Edward Snowden said that he enlisted in the Army and then worked for the government because he "believed in the nobility of our intentions" but over time decided to reveal details of U.S. secret surveillance programs because he was disheartened by the "excesses" of the government.

In an interview conducted by the Guardian three days before the former National Security Agency analyst's bombshell disclosures were made public, Snowden recounts an arc of disillusionment as he learned more about how the U.S. conducts its surveillance.

Three countries offer asylum to Edward Snowden 01:33

"I don't want to live in a world where everything that I say, everything I do, everyone I talk to, every expression of creativity or love or friendship is recorded," Snowden said. "And that's not something I'm willing to support, it's not something I'm willing to build and it's not something I'm willing to live under."

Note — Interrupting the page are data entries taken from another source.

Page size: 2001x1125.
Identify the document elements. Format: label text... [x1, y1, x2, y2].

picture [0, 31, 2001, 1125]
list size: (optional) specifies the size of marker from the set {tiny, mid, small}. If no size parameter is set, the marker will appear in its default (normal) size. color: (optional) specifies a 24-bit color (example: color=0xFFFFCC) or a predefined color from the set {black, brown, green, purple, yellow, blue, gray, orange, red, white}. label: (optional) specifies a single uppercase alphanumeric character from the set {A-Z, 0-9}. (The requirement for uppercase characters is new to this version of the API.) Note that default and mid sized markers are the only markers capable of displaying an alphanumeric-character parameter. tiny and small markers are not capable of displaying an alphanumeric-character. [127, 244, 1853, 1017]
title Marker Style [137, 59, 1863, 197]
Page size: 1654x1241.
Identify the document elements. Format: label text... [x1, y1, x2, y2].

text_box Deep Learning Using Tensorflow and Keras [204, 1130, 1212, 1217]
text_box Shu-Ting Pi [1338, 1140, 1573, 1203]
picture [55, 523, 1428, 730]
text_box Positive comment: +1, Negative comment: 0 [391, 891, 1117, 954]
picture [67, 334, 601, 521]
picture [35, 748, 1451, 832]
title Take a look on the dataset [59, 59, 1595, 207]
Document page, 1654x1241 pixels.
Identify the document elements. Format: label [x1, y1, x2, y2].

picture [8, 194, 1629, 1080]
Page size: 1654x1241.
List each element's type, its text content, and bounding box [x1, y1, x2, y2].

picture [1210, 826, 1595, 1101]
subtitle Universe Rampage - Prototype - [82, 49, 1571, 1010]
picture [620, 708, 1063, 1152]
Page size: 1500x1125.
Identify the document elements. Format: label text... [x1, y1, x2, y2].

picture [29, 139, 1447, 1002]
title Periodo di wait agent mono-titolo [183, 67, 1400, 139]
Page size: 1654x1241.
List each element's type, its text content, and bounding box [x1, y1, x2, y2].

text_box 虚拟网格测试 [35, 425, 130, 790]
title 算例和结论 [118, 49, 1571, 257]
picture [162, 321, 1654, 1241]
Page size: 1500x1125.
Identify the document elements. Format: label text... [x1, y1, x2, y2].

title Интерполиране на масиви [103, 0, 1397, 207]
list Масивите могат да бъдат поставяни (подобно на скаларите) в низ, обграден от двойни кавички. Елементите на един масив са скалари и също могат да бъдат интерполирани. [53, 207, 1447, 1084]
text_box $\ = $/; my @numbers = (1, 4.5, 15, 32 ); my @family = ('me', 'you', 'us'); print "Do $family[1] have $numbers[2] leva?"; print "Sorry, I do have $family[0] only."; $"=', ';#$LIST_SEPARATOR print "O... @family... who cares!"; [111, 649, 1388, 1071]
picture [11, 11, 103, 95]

The 30-year-old Snowden came to Moscow's Sheremetyevo airport on June 23 and was believed to be headed for Cuba. But he did not board that flight and has not been seen publicly since. The U.S. has revoked his passport and Snowden has been weighing asylum offers in Venezuela, Bolivia and Nicaragua.

On Tuesday, Snowden's legal limbo took a twist when an influential Russian lawmaker tweeted that Snowden had accepted Venezuela's offer of political asylum. However, Alexei Pushkov, who heads the international affairs committee in Russia's parliament, deleted the posting a few minutes later.

In the Guardian interview, Snowden said that while he did not trust the U.S. government, he still held his home country close to his heart.

"America is a fundamentally good country. We have good people with good values who want to do the right thing," he said. "But the structures of power that exist are working to their own ends to extend their capability at the expense of the freedom of all publics."

In the Guardian interview, Snowden also discussed Prism, an NSA program in which companies like Google, Facebook, Microsoft and Apple provide the agency with "direct access" to everything from data storage to birthday wishes. The program, Snowden said, illustrates "how the U.S. government co-ops U.S. corporate power to its own ends."

Meanwhile, the German magazine Der Spiegel on Monday released excerpts of an interview it conducted with Snowden in May. In the interview, Snowden said that the NSA and Israel co-wrote Stuxnet - the sophisticated computer worm that sabotaged Iran's nuclear program.

The Stuxnet worm, aimed at the centrifuges in Iran's Natanz plant, transformed the cybersecurity field because it was the first known computer attack specifically designed to cause physical damage. As "60 Minutes" correspondent Steve Kroft reported last year, Stuxnet was incredibly complicated and sophisticated, beyond the cutting edge.